**Record extracts:**
=== Section Start ===

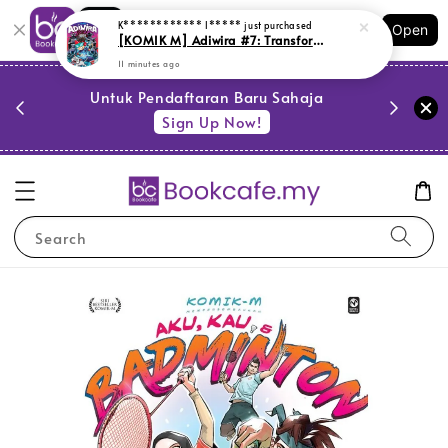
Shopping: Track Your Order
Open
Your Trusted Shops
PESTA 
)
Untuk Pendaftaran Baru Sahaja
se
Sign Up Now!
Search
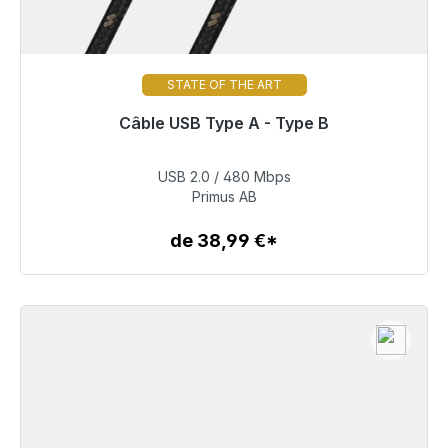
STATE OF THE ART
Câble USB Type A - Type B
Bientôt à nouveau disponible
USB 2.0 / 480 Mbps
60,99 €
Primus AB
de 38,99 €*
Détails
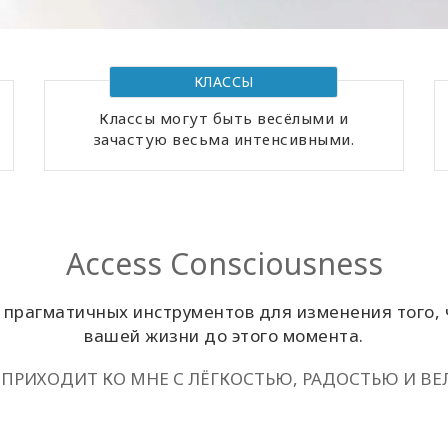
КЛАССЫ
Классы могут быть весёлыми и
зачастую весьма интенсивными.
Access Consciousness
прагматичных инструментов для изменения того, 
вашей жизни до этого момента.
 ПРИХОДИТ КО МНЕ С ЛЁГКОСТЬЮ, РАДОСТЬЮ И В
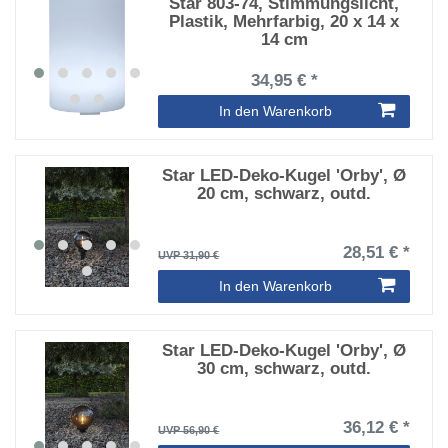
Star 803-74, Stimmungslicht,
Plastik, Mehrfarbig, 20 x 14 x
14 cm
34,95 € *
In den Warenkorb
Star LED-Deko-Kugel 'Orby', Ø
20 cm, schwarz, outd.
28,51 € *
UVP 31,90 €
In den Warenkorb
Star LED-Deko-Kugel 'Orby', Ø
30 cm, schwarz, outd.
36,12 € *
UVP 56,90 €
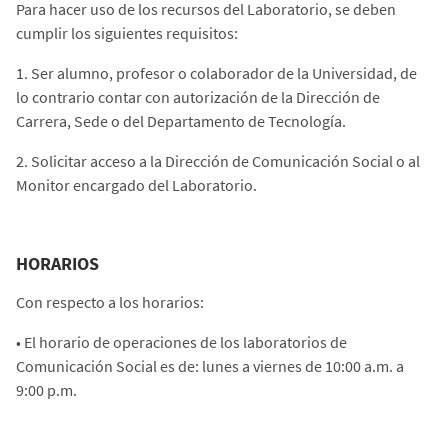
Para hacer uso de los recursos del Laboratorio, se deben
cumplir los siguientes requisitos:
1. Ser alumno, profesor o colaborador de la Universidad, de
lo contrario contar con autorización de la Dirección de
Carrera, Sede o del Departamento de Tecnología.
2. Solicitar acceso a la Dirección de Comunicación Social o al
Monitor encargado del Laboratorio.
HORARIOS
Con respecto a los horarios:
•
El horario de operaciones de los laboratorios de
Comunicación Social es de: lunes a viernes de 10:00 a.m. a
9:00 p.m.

=== Section End ===

**Exercise requirements:** When copying, output the data exactly and leave out the pictures.

**Your solution:**
Shopping: Track Your Order
Open
Your Trusted Shops
PESTA 
)
Untuk Pendaftaran Baru Sahaja
se
Sign Up Now!
Search
STATE OF THE ART
Câble USB Type A - Type B
Bientôt à nouveau disponible
USB 2.0 / 480 Mbps
60,99 €
Primus AB
de 38,99 €*
Détails
КЛАССЫ
Классы могут быть весёлыми и
зачастую весьма интенсивными.
Access Consciousness
прагматичных инструментов для изменения того, 
вашей жизни до этого момента.
 ПРИХОДИТ КО МНЕ С ЛЁГКОСТЬЮ, РАДОСТЬЮ И В
Star 803-74, Stimmungslicht,
Plastik, Mehrfarbig, 20 x 14 x
14 cm
34,95 € *
In den Warenkorb
Star LED-Deko-Kugel 'Orby', Ø
20 cm, schwarz, outd.
28,51 € *
UVP 31,90 €
In den Warenkorb
Star LED-Deko-Kugel 'Orby', Ø
30 cm, schwarz, outd.
36,12 € *
UVP 56,90 €
Para hacer uso de los recursos del Laboratorio, se deben
cumplir los siguientes requisitos:
1. Ser alumno, profesor o colaborador de la Universidad, de
lo contrario contar con autorización de la Dirección de
Carrera, Sede o del Departamento de Tecnología.
2. Solicitar acceso a la Dirección de Comunicación Social o al
Monitor encargado del Laboratorio.
HORARIOS
Con respecto a los horarios:
•
El horario de operaciones de los laboratorios de
Comunicación Social es de: lunes a viernes de 10:00 a.m. a
9:00 p.m.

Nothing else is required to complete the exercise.